HPV and Pregnancy: Will It Affect Your Baby?

Medically reviewed by Michael Weber, MD on June 9, 2016Written by Rachel Nall, RN, BSN, CCRN on June 9, 2016

Intro

Human papillomavirus (HPV) is a sexually transmitted infection that can cause genital warts and cervical cancers. HPV is the most common sexually transmitted infection in the United States, but it doesn’t always cause symptoms. For this reason, the infection is easy to transmit from one person to another. Unfortunately, unlike many sexually transmitted infections, wearing condoms during sex may not protect against passing along HPV.

Many sexually transmitted infections affect your ability to get pregnant or your pregnancy, so it’s important to understand how HPV might impact you and your baby-to-be.

How does HPV affect me during pregnancy?

Doctors don’t associate HPV with increased difficulty getting pregnant. But you should discuss the risks of passing HPV to your partner, especially if you have active genital warts.

If you have HPV, rising estrogen levels during pregnancy could cause existing genital warts to get larger, multiply, or even bleed. There are risks for infection and bleeding, so doctors don’t usually recommend removing the warts while you’re pregnant.

If you have HPV without symptoms, the condition shouldn’t affect you during your pregnancy. If you have others concerns about your HPV and pregnancy, talk to your doctor.

How could HPV affect my baby during delivery?

For the most part, HPV shouldn’t affect your delivery or be passed along to your baby.
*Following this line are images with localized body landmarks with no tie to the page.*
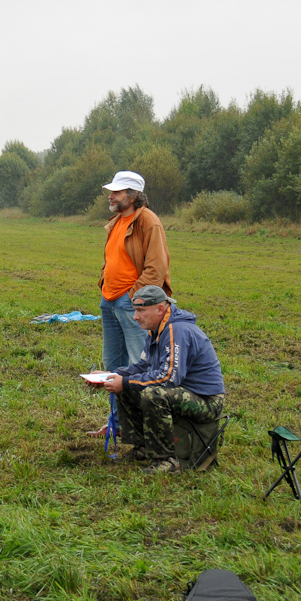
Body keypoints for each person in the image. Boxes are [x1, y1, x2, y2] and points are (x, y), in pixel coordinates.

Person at [90, 285, 225, 474]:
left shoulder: (176, 330)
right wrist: (111, 376)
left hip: (207, 400)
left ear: (160, 309)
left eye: (141, 311)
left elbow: (168, 378)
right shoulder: (157, 329)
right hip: (184, 392)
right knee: (129, 385)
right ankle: (143, 448)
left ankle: (167, 459)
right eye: (135, 310)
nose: (135, 317)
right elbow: (143, 366)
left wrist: (125, 382)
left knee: (152, 394)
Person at [99, 171, 172, 375]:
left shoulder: (148, 221)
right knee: (112, 364)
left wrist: (133, 297)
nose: (110, 196)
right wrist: (104, 283)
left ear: (133, 195)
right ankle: (118, 398)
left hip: (131, 302)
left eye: (117, 192)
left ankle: (142, 397)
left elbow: (157, 268)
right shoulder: (116, 221)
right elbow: (111, 258)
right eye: (111, 192)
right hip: (108, 300)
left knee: (140, 362)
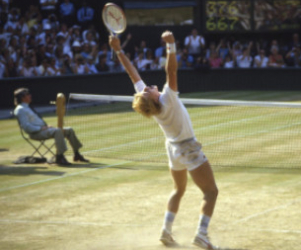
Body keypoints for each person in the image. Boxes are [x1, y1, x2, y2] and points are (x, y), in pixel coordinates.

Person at [109, 31, 219, 249]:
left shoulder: (152, 102)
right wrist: (171, 45)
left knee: (178, 189)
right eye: (147, 89)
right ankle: (202, 234)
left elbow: (133, 75)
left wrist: (118, 50)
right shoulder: (168, 98)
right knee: (211, 192)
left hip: (172, 149)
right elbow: (171, 70)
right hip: (188, 148)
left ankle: (166, 232)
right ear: (151, 97)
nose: (147, 86)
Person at [14, 88, 89, 166]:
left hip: (43, 130)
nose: (30, 96)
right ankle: (60, 157)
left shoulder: (27, 107)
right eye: (27, 95)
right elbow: (26, 127)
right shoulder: (20, 110)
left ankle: (77, 154)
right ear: (22, 98)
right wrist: (40, 128)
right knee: (58, 131)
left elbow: (35, 121)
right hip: (35, 133)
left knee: (69, 130)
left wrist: (46, 127)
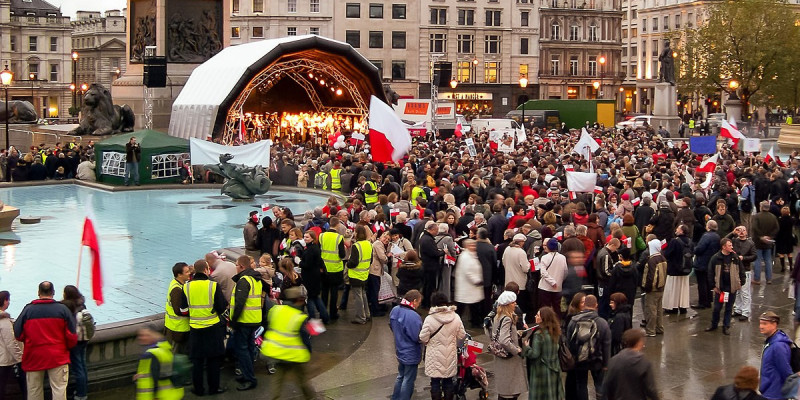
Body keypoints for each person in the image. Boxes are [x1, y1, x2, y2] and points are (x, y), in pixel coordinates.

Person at [14, 281, 77, 400]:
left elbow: (18, 334)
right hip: (58, 356)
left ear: (38, 293)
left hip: (34, 356)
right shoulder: (63, 310)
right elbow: (72, 336)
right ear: (53, 293)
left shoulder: (28, 310)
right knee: (59, 389)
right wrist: (64, 347)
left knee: (34, 390)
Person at [181, 259, 228, 396]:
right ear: (207, 270)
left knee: (197, 361)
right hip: (212, 328)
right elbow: (221, 307)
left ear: (194, 271)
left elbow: (183, 309)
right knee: (213, 360)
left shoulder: (186, 286)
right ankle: (214, 388)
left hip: (195, 329)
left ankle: (198, 389)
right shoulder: (213, 286)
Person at [261, 286, 316, 400]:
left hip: (277, 352)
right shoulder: (298, 317)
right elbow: (305, 338)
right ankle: (311, 398)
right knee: (302, 379)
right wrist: (309, 352)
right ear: (298, 300)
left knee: (278, 379)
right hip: (293, 354)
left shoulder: (275, 310)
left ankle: (274, 398)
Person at [419, 292, 466, 400]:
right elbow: (462, 335)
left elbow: (423, 337)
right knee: (448, 381)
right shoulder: (456, 317)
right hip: (450, 355)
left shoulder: (430, 319)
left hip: (434, 357)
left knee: (435, 382)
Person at [565, 294, 610, 400]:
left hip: (580, 359)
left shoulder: (574, 321)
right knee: (599, 384)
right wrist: (606, 363)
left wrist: (573, 358)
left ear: (584, 304)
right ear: (596, 305)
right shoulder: (602, 322)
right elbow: (606, 344)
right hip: (597, 359)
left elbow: (569, 341)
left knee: (581, 385)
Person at [231, 255, 264, 391]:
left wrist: (233, 321)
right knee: (250, 348)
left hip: (244, 320)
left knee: (242, 349)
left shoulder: (244, 281)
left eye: (237, 265)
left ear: (242, 267)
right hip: (254, 319)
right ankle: (247, 374)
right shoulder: (256, 280)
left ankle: (250, 379)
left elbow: (240, 303)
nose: (236, 268)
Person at [602, 328, 659, 400]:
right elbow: (651, 389)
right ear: (639, 342)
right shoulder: (643, 362)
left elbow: (606, 386)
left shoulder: (613, 360)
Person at [704, 238, 746, 335]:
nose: (731, 247)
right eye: (729, 245)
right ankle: (714, 324)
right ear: (723, 247)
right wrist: (713, 286)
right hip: (720, 289)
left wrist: (741, 283)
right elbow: (710, 272)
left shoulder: (735, 258)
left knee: (729, 308)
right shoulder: (715, 258)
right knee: (717, 308)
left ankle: (726, 326)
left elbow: (741, 271)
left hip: (732, 288)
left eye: (731, 245)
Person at [522, 306, 563, 400]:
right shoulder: (555, 331)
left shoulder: (539, 334)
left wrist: (527, 347)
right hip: (554, 369)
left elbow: (534, 354)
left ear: (543, 318)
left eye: (538, 315)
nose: (535, 316)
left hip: (540, 371)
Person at [390, 290, 423, 400]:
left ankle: (395, 398)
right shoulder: (413, 316)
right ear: (414, 301)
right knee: (408, 379)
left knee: (401, 376)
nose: (419, 305)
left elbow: (392, 326)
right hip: (411, 352)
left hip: (400, 349)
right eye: (418, 302)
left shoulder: (395, 310)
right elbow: (417, 336)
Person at [133, 326, 184, 400]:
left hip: (159, 396)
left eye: (146, 335)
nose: (142, 338)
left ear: (153, 335)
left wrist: (155, 396)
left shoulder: (151, 354)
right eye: (140, 335)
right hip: (172, 395)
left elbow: (155, 376)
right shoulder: (164, 348)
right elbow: (165, 373)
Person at [62, 285, 91, 400]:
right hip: (84, 339)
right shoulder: (82, 304)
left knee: (77, 368)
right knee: (83, 366)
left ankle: (81, 394)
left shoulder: (69, 306)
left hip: (76, 340)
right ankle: (83, 389)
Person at [758, 311, 792, 400]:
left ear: (774, 325)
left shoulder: (778, 346)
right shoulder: (772, 340)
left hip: (774, 393)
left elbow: (786, 371)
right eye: (760, 323)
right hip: (768, 389)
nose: (761, 326)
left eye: (765, 324)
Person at [453, 239, 484, 328]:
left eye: (474, 245)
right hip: (467, 286)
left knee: (472, 306)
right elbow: (468, 271)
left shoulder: (471, 255)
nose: (473, 247)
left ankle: (475, 322)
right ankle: (456, 322)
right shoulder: (465, 257)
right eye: (471, 245)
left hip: (470, 288)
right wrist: (476, 280)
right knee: (462, 306)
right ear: (466, 246)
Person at [0, 290, 25, 399]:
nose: (9, 302)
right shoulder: (4, 320)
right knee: (1, 386)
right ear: (4, 301)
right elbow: (10, 342)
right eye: (8, 300)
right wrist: (20, 358)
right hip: (4, 360)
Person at [319, 225, 347, 320]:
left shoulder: (321, 236)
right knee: (334, 292)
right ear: (337, 226)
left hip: (324, 268)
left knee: (324, 292)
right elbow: (342, 254)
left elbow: (319, 250)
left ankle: (323, 314)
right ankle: (333, 313)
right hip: (336, 269)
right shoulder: (339, 237)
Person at [301, 230, 329, 324]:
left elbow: (307, 265)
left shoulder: (310, 250)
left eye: (307, 237)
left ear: (312, 238)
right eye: (304, 236)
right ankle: (325, 317)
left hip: (309, 277)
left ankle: (312, 317)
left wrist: (299, 262)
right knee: (316, 297)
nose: (305, 238)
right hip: (315, 275)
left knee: (309, 298)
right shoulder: (315, 247)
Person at [662, 225, 691, 314]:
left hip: (674, 269)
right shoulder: (690, 241)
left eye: (678, 228)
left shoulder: (675, 241)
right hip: (686, 269)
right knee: (683, 290)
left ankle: (672, 307)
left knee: (673, 289)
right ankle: (683, 307)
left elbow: (667, 254)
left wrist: (663, 249)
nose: (676, 230)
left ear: (681, 231)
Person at [641, 238, 667, 337]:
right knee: (659, 310)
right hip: (661, 287)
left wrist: (647, 287)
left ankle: (651, 330)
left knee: (651, 310)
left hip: (653, 289)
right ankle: (659, 327)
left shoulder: (652, 260)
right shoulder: (662, 258)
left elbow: (651, 276)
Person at [692, 220, 721, 309]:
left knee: (702, 284)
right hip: (711, 263)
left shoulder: (706, 236)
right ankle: (708, 301)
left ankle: (702, 302)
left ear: (708, 226)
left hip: (702, 263)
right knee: (708, 282)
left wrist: (694, 249)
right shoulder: (717, 236)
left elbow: (699, 249)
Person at [164, 262, 191, 355]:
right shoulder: (177, 290)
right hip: (178, 330)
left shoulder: (175, 283)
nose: (189, 273)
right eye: (187, 272)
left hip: (174, 327)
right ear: (179, 275)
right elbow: (178, 311)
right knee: (178, 357)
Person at [348, 225, 373, 324]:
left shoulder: (356, 246)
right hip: (365, 273)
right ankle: (367, 314)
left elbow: (353, 262)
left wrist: (347, 264)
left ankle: (360, 317)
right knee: (363, 294)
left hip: (356, 275)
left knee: (358, 297)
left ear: (357, 233)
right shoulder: (369, 244)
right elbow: (371, 260)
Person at [539, 237, 568, 317]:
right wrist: (559, 281)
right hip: (558, 288)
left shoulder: (544, 257)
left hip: (545, 287)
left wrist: (552, 282)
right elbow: (565, 271)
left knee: (545, 307)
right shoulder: (562, 258)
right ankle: (557, 325)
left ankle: (546, 324)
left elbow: (543, 272)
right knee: (557, 308)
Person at [751, 201, 779, 285]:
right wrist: (770, 236)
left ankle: (757, 279)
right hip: (768, 242)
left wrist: (761, 236)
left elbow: (754, 227)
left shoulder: (757, 216)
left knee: (757, 260)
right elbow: (777, 228)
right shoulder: (773, 217)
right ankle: (769, 279)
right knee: (768, 261)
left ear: (761, 207)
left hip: (758, 242)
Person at [419, 221, 444, 309]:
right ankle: (427, 303)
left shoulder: (424, 237)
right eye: (436, 231)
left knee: (426, 285)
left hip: (427, 265)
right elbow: (434, 253)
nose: (437, 233)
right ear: (432, 230)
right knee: (429, 286)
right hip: (430, 266)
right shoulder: (428, 240)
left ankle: (424, 302)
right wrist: (443, 252)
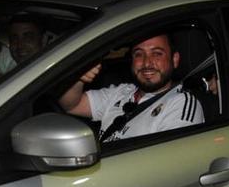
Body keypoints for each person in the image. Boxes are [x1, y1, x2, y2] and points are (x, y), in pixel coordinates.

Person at [59, 33, 204, 143]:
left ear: (175, 60)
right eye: (139, 54)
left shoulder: (180, 104)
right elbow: (72, 105)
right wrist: (78, 79)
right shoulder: (121, 92)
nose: (147, 63)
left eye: (157, 53)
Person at [0, 13, 46, 83]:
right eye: (14, 38)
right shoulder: (10, 59)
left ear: (42, 40)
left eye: (28, 38)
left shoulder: (51, 70)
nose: (19, 45)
One exception could be when you have active genital warts due to HPV. Some mothers with active genital warts have passed HPV to their babies. Doing this can cause laryngeal papillomas, which are warts on the throat. This can affect your baby’s breathing, so it could be dangerous.

It’s also possible that genital warts from HPV could be so large that they block the birth canal.

If you do have active genital warts, your doctor may recommend a cesarean delivery to protect your baby’s health. You can discuss these risks with your obstetrician to determine the best course of action during your delivery. There isn’t a treatment to make the warts go away prior to delivery, so watching and monitoring the outbreak is usually the only course of action.

You won’t likely pass along HPV to your baby during delivery, but that doesn’t mean you can’t pass on other sexually transmitted infections. You can also get a sexually transmitted infection if you have unprotected sex with an infected partner while pregnant.

What are the symptoms of HPV?

Many women and men have HPV without ever having any symptoms. But genital warts are usually the most common symptom. They don’t always cause pain, but are often itchy. These warts may appear as the following:

  • flat lesions
  • small bumps that have an irregular appearance
  • small, fingerlike projections

The warts can appear on different areas of the skin, including:

  • cervix
  • near the anus
  • vagina
  • vulva

In men, warts from HPV can appear on the penis, scrotum, or around the anus.

How do doctors diagnose HPV?

There are more than 100 known types of HPV. Usually about 40 are sexually transmitted and affect the genital area. Some HPV types are considered low-risk, meaning they usually don’t cause symptoms, or at least aren’t known for contributing to cancers. Others are high-risk, meaning they are associated with causing some cervical cancers.

HPV doesn’t always cause symptoms, so doctors will typically screen for cervical cancer at your annual checkup. This screening is known as a Pap test, or Pap smear. This test involves using a special brush that looks like a long Q-tip to collect cells from your cervix. After collecting the sample, your doctor will send it off to a laboratory to test the cells for any signs of cancer.

If your test comes back abnormal, your doctor may perform a repeat test that involves taking more cell samples from your cervix. This test specifically looks for DNA of the HPV virus to determine if HPV could be contributing to cancerous cells.

Treatment for HPV

The screening test for HPV is recommended only in women ages 30 or older, or in younger women who have abnormal Pap results. There isn’t a current screening test for men to determine if they have HPV.

In some instances, a person’s body will eliminate the virus on its own. This isn’t the case for all HPV forms, but it does happen. Otherwise, if your doctor does diagnose you with HPV, it’s possible to physically remove the warts.

Examples of removal methods include:

  • freezing
  • burning
  • lasering
  • surgical removal

Your doctor may also recommend topical medication or antiviral medication to treat or regress the warts.

Outlook for HPV and pregnancy

Nearly half of all sexually active people will have some form of HPV in their lifetime. But this common sexually transmitted infection shouldn’t affect your ability to get pregnant or have a successful delivery. There are always exceptions, so talk to your doctor if you’re concerned.

Engaging in regular prenatal care throughout your delivery can ensure that your doctor is aware of any active warts you may have. Your doctor can discuss any possible risks when you deliver.